B179
DNA polymerase beta modulates sensitivity and resistance of colon cancer cells to oxaliplatin via DNA damage repair
Jian Yang1, Jason Parsons1, Christopher F. Harrington2, Patrick G. Johnston3, W. Gillies McKenna1, Grigory L. Dianov1, Ricky A. Sharma1
1University of Oxford, Oxford, UK, 2Nottingham School of Science and Technology, Nottingham, UK, 3Queen's University, Belfast, UK
A significant proportion of cancers overexpress the base excision repair (BER) protein, DNA polymerase beta (PolB). PolB participates in low fidelity repair and translesion DNA synthesis.
We have discovered that oxaliplatin treatment of HCT116 colon cancer cells induces a significant amount of DNA damage which is repaired by a pathway involving stabilisation of PolB on chromatin for 48 h post-treatment. Oxaliplatin (10mM, 24 h treatment) caused a 3-fold increase in PolB protein levels, with no significant effect on the transcription of PolB mRNA. Compared to parent cells, isogenic oxaliplatin-resistant HCT116 cells had higher constitutive levels of PolB protein and exhibited more rapid repair of DNA damage induced by oxaliplatin (P < 0.005 at 24 and 48 h post-treatment). Notably, RNA-interference depletion of PolB protein in oxaliplatin-resistant cells delayed repair and decreased clonogenic survival following oxaliplatin treatment.
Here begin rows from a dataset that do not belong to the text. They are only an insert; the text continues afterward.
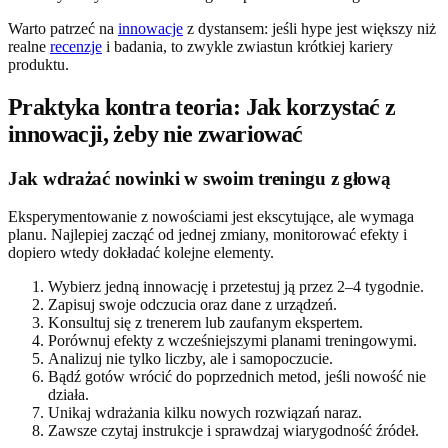
Warto patrzeć na
innowacje
z dystansem: jeśli hype jest większy niż
realne
recenzje
i badania, to zwykle zwiastun krótkiej kariery
produktu.
Praktyka kontra teoria: Jak korzystać z
innowacji, żeby nie zwariować
Jak wdrażać nowinki w swoim treningu z głową
Eksperymentowanie z nowościami jest ekscytujące, ale wymaga
planu. Najlepiej zacząć od jednej zmiany, monitorować efekty i
dopiero wtedy dokładać kolejne elementy.
Wybierz jedną innowację i przetestuj ją przez 2–4 tygodnie.
Zapisuj swoje odczucia oraz dane z urządzeń.
Konsultuj się z trenerem lub zaufanym ekspertem.
Porównuj efekty z wcześniejszymi planami treningowymi.
Analizuj nie tylko liczby, ale i samopoczucie.
Bądź gotów wrócić do poprzednich metod, jeśli nowość nie
działa.
Unikaj wdrażania kilku nowych rozwiązań naraz.
Zawsze czytaj instrukcje i sprawdzaj wiarygodność źródeł.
In a separate model system, PolB-deficient fibroblasts were significantly less able than isogenic PolB-expressing cells to repair DNA damage detected by alkaline comet assay and 1,2-GG oxaliplatin adducts measured by LC-ICP-MS. PolB null cells were 12-fold more susceptible to the clonogenic killing effects of oxaliplatin than isogenic PolB-expressing cells. Translational studies are ongoing comparing PolB levels in histopathology samples and oxaliplatin sensitivity of cells derived from the same tumours.
These data are the first to link oxaliplatin sensitivity, repair of 1,2-GG adducts and PolB. The data provide compelling evidence that PolB plays a role in the sensitivity of cancer cells to oxaliplatin, and suggest that PolB is a target for circumventing drug resistance.